Compute power can also be a limitation to bioinformatics, but this problem is not as acute in smaller institutions as it is in larger sequencing centers. A massive infrastructure investment is not necessary and it is possible to provide compute infrastructure that can be expanded as needed. We found that when the small core team was responsible for the majority of work with our hardware there was often lot of spare processing capacity and analyses did not run flat-out at every moment. With job-scheduling software modest compute clusters can be made to support the activities of many researchers by distributing resources evenly through time. It is possible to acquire for moderate costs a few high-powered servers and a storage device that can be built into a compute cluster easily. Well-designed clusters can be expanded by adding new servers and extra disks to storage appliances whenever projects require it .
Conclusions: A win-win proposition
It may seem that the scheme we have developed makes gains for biologists at the expense of bioinformaticians. That the bioinformaticians work is moved away from data analysis into training and systems-administration, a role that may not suit those with a keen interest in research. In fact, we have found that the main advantage of implementing the bottom-up model is that it pays back in saved time for the bioinformaticians thereby creating a new set of opportunities. Bioinformaticians working within this model will free up time to follow their own projects such as research into new methods. With a newly qualified, captive beta-testing audience and more time to exploit the growing data it becomes possible to simultaneously push forward the institutions research projects as well as the bioinformaticians reputation.
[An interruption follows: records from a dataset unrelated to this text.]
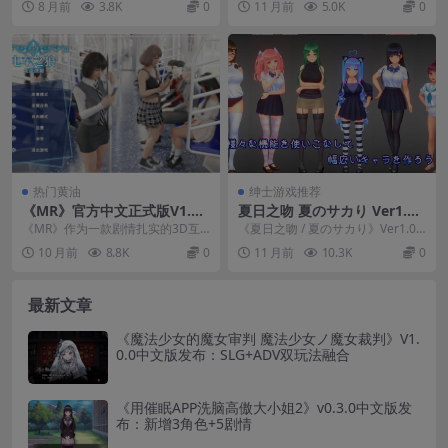
8 月前
3.8K
0
11 月前
5.0K
0
正式版发布，安卓完美适配
模拟体...
戦術解析～ Ver...
热门黄油
绅士游戏推荐
《MR》官方中文正式版V1.04
夏日之吻 夏のサカり Ver1.0
发布：3D互动SLG游戏，多结
正式版+存档 PC电脑版 SLG游
《MR》作为一款剧情扎实的3D互
《夏日之吻 / 夏のサカり》Ver1.0
局剧情分支+动态演出优化
戏下载
动SLG游戏，凭借其悬疑主线与多
正式版现已发布，这是一款互动SL
10 月前
8.8K
0
11 月前
10.3K
0
结局分支设计，为...
G类型...
最新文章
《魔法少女的魔女审判 魔法少女ノ魔女裁判》V1.
0.0中文版发布：SLG+ADV双玩法融合
《用催眠APP洗脑高傲大小姐2》v0.3.0中文版发
布：新增3角色+5剧情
Our experience shows that bottom-up models of informatics provision are flexible and scalable where top-down models are not. As well as paying off in the current environment, such flexibility also helps to pave the way for future changes. Coming generations of biology students, taught in a data rich environment, will be more knowledgeable of techniques for handling big data and will be primed to begin such projects without needing much central assistance. As biology becomes a more data rich science it will attract more computer science trained students and researchers. Institutes and laboratories need to provide a working environment that supports a wide range of skill levels in biology and computer science to take full advantage of their main asset, people. Our approach grants this flexibility and means that we are not reliant on any single entity in our organization to make progress. Another key gain has been time and efficiency. We now get through the bioinformatics components of our projects faster. We have quicker paths to insight because bioinformatics concepts are being processed by the same brains that think about the biology. Once a critical and informed approach to bioinformatics takes hold it rapidly spreads from member to member in a virtuous cycle. An important part of service provision becomes creating environments for insights, an ecosystem of colleagues with deep experience of methods and a sustaining self-reproducing community of peers.
1 Goecks, J., Nekrutenko, A., & Taylor, J. Genome Biol. 11:R86 (2011).
2 Raffaele, S., Farrer, R.A., Cano, L.M. et al., Science 330:1540–1543 (2010).